Binghamton University earns LEED Silver Certification for its University Downtown Center
The Binghamton University Downtown Center (UDC) has been certified at the LEED Silver level by the U.S. Green Building Council (USGBC). This is the first “green building” in downtown Binghamton.
Home to the College of Community and Public Affairs, the $29 million UDC was designed by HOLT Architects, working with the University’s Physical Facilities staff and a campus planning committee. LeChase Construction Services, Inc. of Rochester served as the construction manager. In addition to the LEED Silver certification, the UDC has been honored for its design by the American Institute of Architects Southern New York Chapter (AIASNY).
Opened in August 2007, the UDC has met requirements under the Leadership in Energy and Environmental Design (LEED) rating system designed by the USGBC to encourage and facilitate the development of more sustainable buildings.

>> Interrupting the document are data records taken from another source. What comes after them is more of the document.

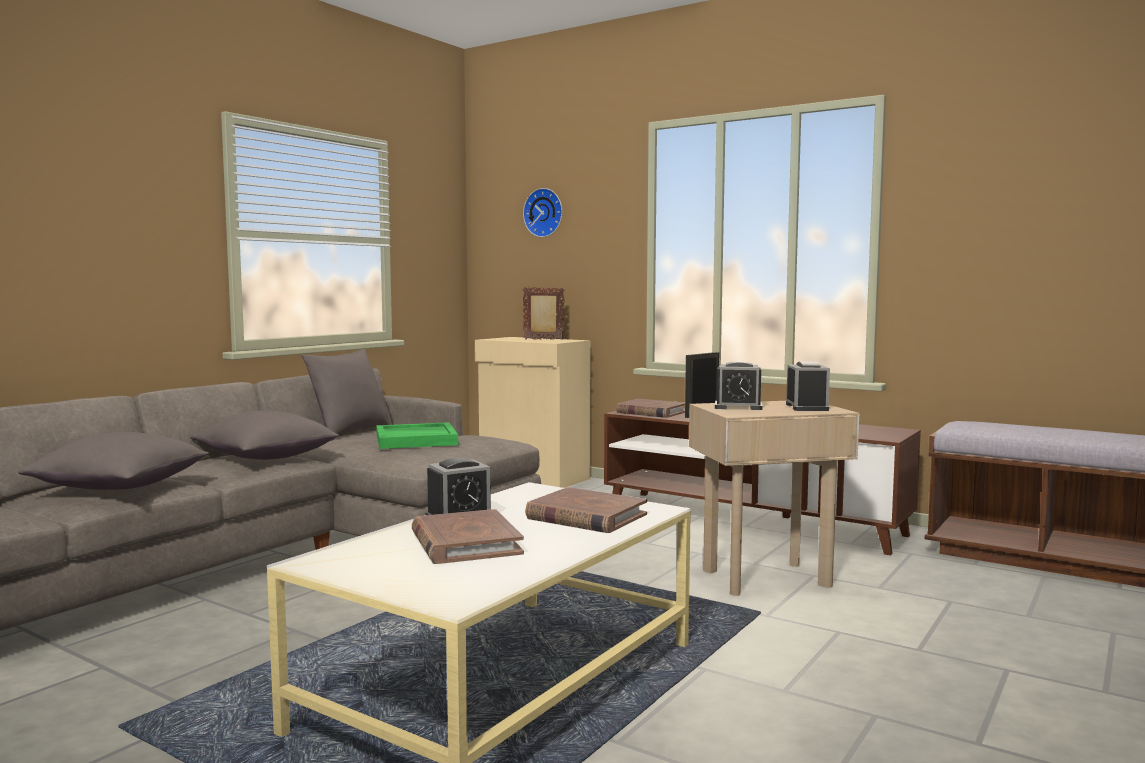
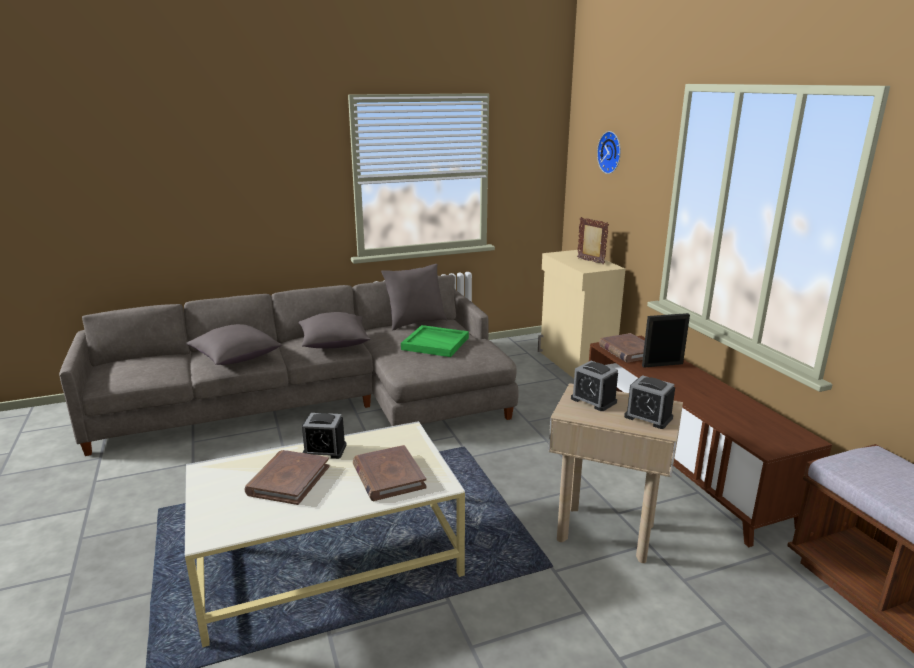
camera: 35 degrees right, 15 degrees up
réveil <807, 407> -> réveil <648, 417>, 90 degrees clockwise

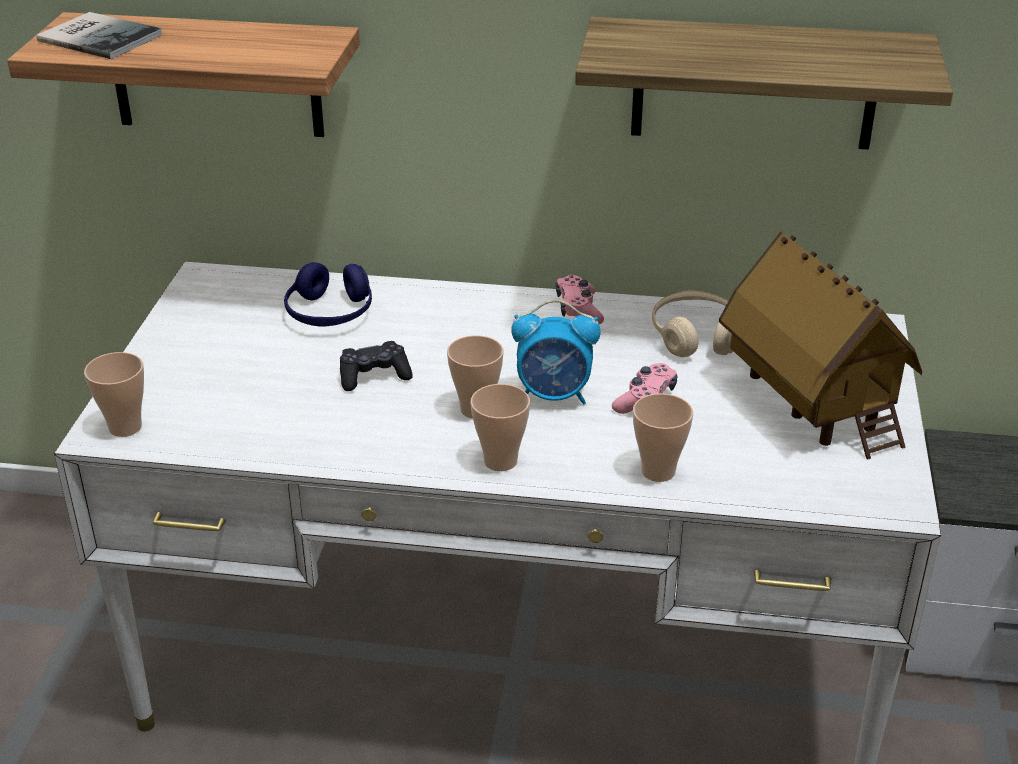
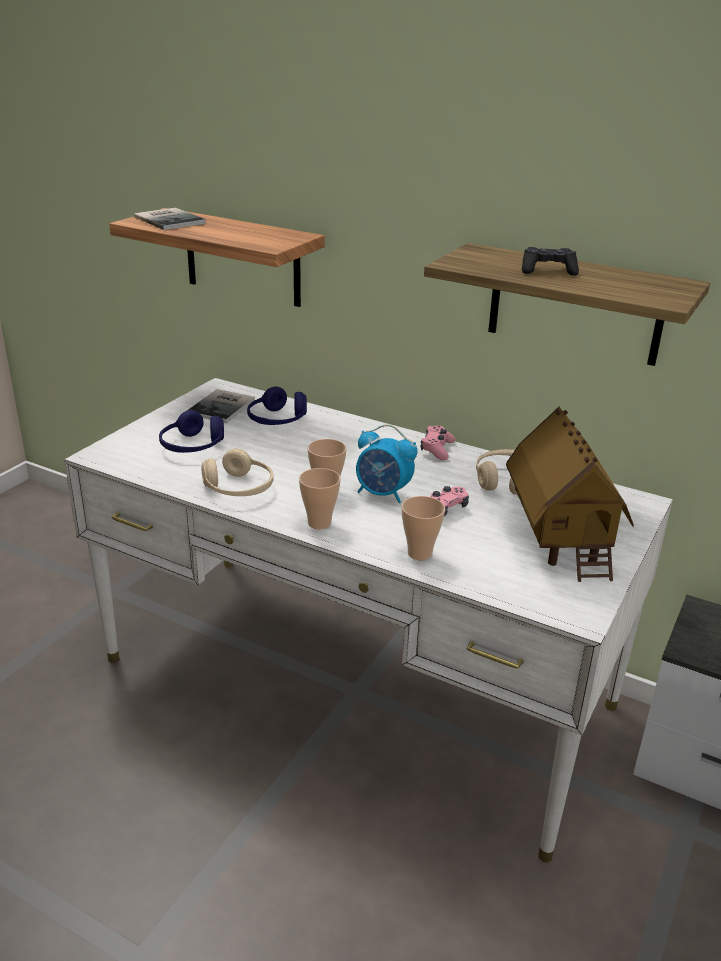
camera: 20 degrees right, 5 degrees down
manette/noir <374, 376> -> manette/noir <548, 271>, relocated
tasse <125, 427> -> none
none -> livre <223, 407>
none -> casque audio/bleu <192, 446>
none -> casque audio/beige <238, 488>

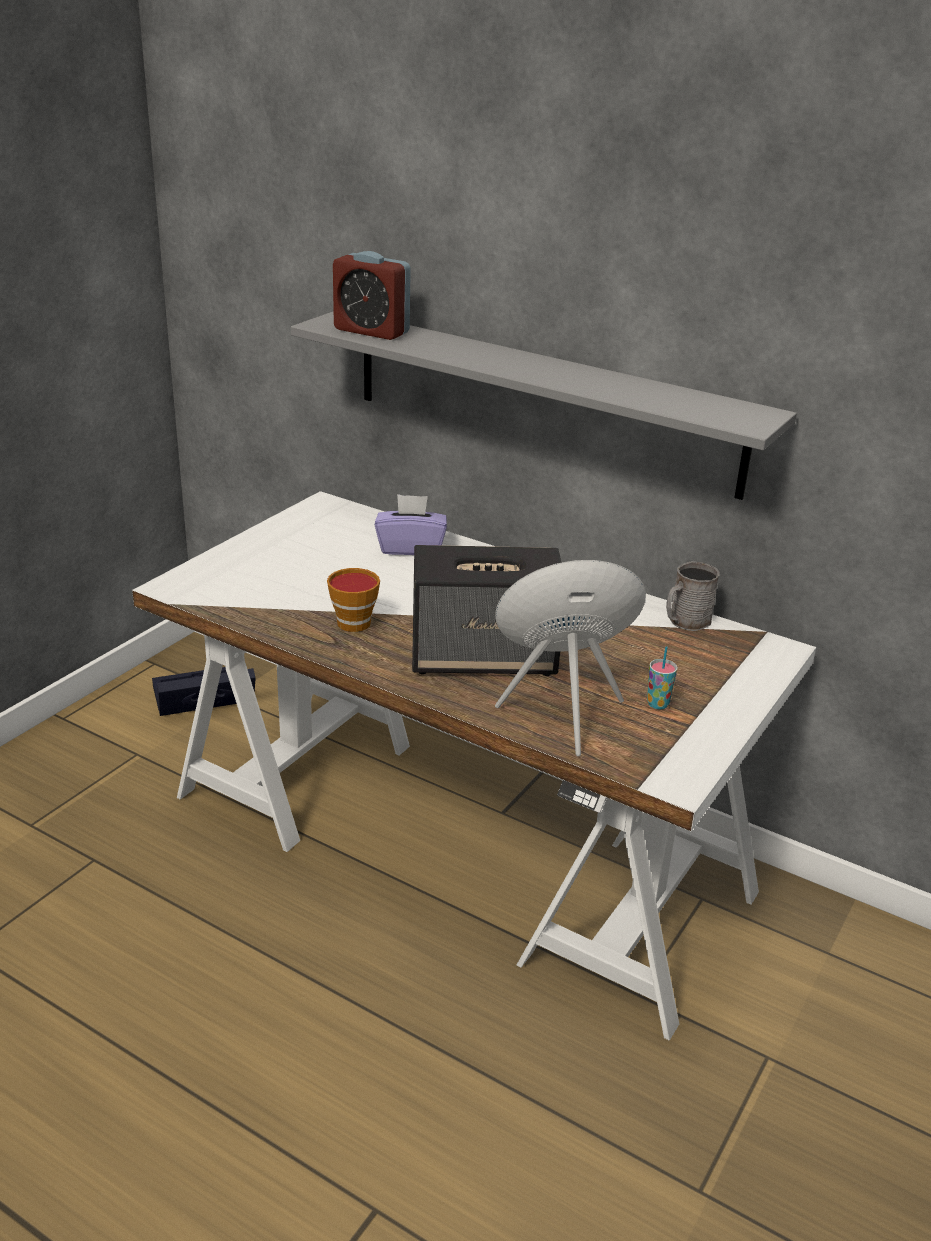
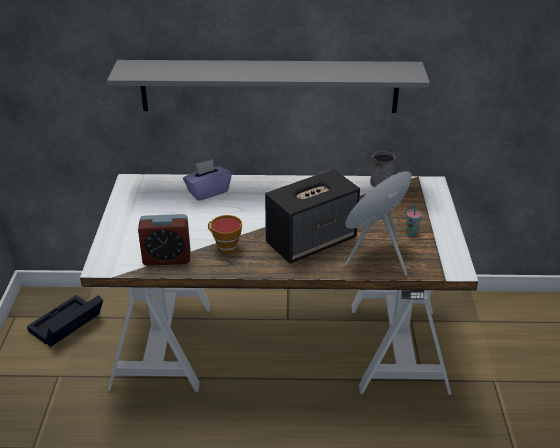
camera: 30 degrees left, 5 degrees up
réveil <371, 331> -> réveil <167, 258>, relocated

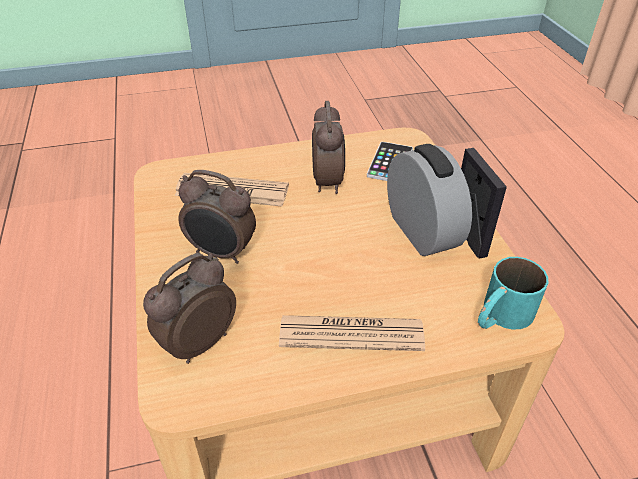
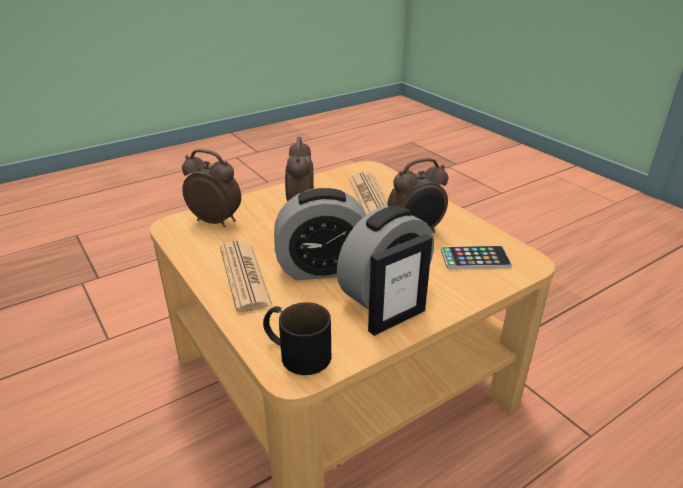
camera: 70 degrees right, 10 degrees down
mug/turquoise <500, 316> -> mug/noir <295, 352>
none -> réveil <323, 268>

A nationally recognized standard set by the USGBC for designing, constructing and operating energy-efficient, high-performance buildings, LEED certification serves to protect and save precious natural resources while also making good economic sense. LEED also verifies environmental performance, occupant health and financial return.
“We’re proud of this recognition and will continue our commitment to protect our environment and conserve natural resources in future building projects,” said President Lois B. DeFleur. “All new building or major renovation projects will be built to at least LEED Silver standards or the equivalent including our current construction projects for Science 5, the Engineering and Science Building and the East Campus Housing project.”
To attain silver certification, the UDC was designed to take maximum advantage of the site, according to project architect Steve Hugo, AIA, of HOLT Architects, P.C. of Ithaca. ”We use many strategies that people can’t necessarily see that translate into a building that’s really energy efficient, pleasing to the eye and functional, all at the same time,” said Hugo.
As a result of efforts to use recycled materials and divert debris from the landfill, 11 percent of the building materials used for the UDC came from recycled sources, 16.5 percent of materials were sourced from the region and 262 tons of waste was kept out of the landfill.
In November 2007, Binghamton University’s first buildings to attain LEED certification were recognized when Cascade and Windham residence halls in the Mountainview College residential community became the first residential facilities in the SUNY system to meet LEED standards.